(Esto lo escribí para Pezespada)
Sonó el teléfono y cuando lo cogí era una voz extraña la que me habló desde el otro lado de la línea. Una mujer joven y alterada (como todas las mujeres jóvenes, podría decir).
—Hola. Sé que no esperabas que te llamara, no ahora, después de tanto tiempo. Pero es que hace mucho que no. Que no soy feliz, que no tengo ganas de sonreír por tonterías, que no tengo ganas de dejar pasar simplemente la tarde porque la noche será única. La verdad es que nada de esto tiene tanta gracia sin ti, pero no lo sabía entonces. No, no digas nada, por favor. Ya lo sé. Lo sé todo, yo soy la primera en reprochármelo. Pero quiero verte. Bueno, es más que eso. Quiero que me folles. Ahora. Quiero que me empotres en la estantería y me la claves muy adentro. Quiero que me folles mientras llueven sobre nosotros libros de autores muertos. Quiero que la vida sea otra. Mejor. Contigo.
Yo sólo atiné a musitar «sí». Me dejé llevar por un momento de locura. Sencillamente, quería ser el destinatario de esa llamada. Quería escuchar esa voz toda la vida. Quizá fuera un momento de cordura.

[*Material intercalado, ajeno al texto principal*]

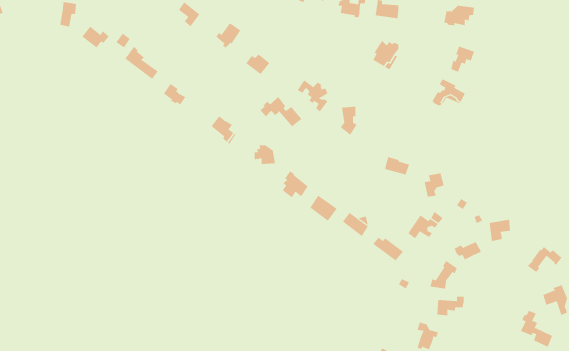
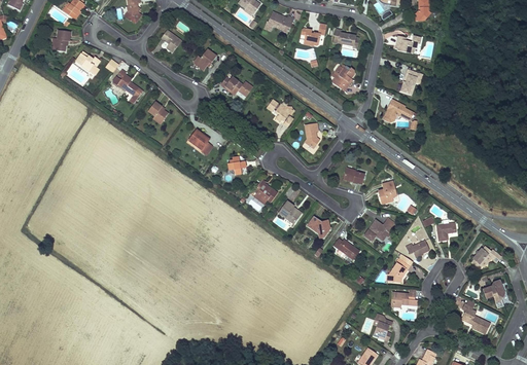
building: [260,96,302,127] -> none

—¿Sí? ¿De verdad? Genial. Tengo tantas ganas de verte, tantas cosas que contarte. Dicen que estoy más rubia, pero ya lo verás. Ven. Ven a quitarme la ropa, te necesito ahora. Ven a casa. Ya no vivo junto al parque, ¿sabes? Espera, apunta mi dirección.
Media hora después, llamaba a su puerta. No sabía qué decirle cuando abriera, cómo explicarle qué hacía ahí, por qué no le había dicho por teléfono que se había equivocado de número. No había excusas para mi comportamiento. No había manera siquiera de inventar unas.
Abrió la puerta la chica más bonita del mundo. Llevaba un vestido azul. Me observó con una gran sonrisa.
—Cuánto has cambiado —dijo—, pareces otro.
Yo empecé a desabrocharle el vestido.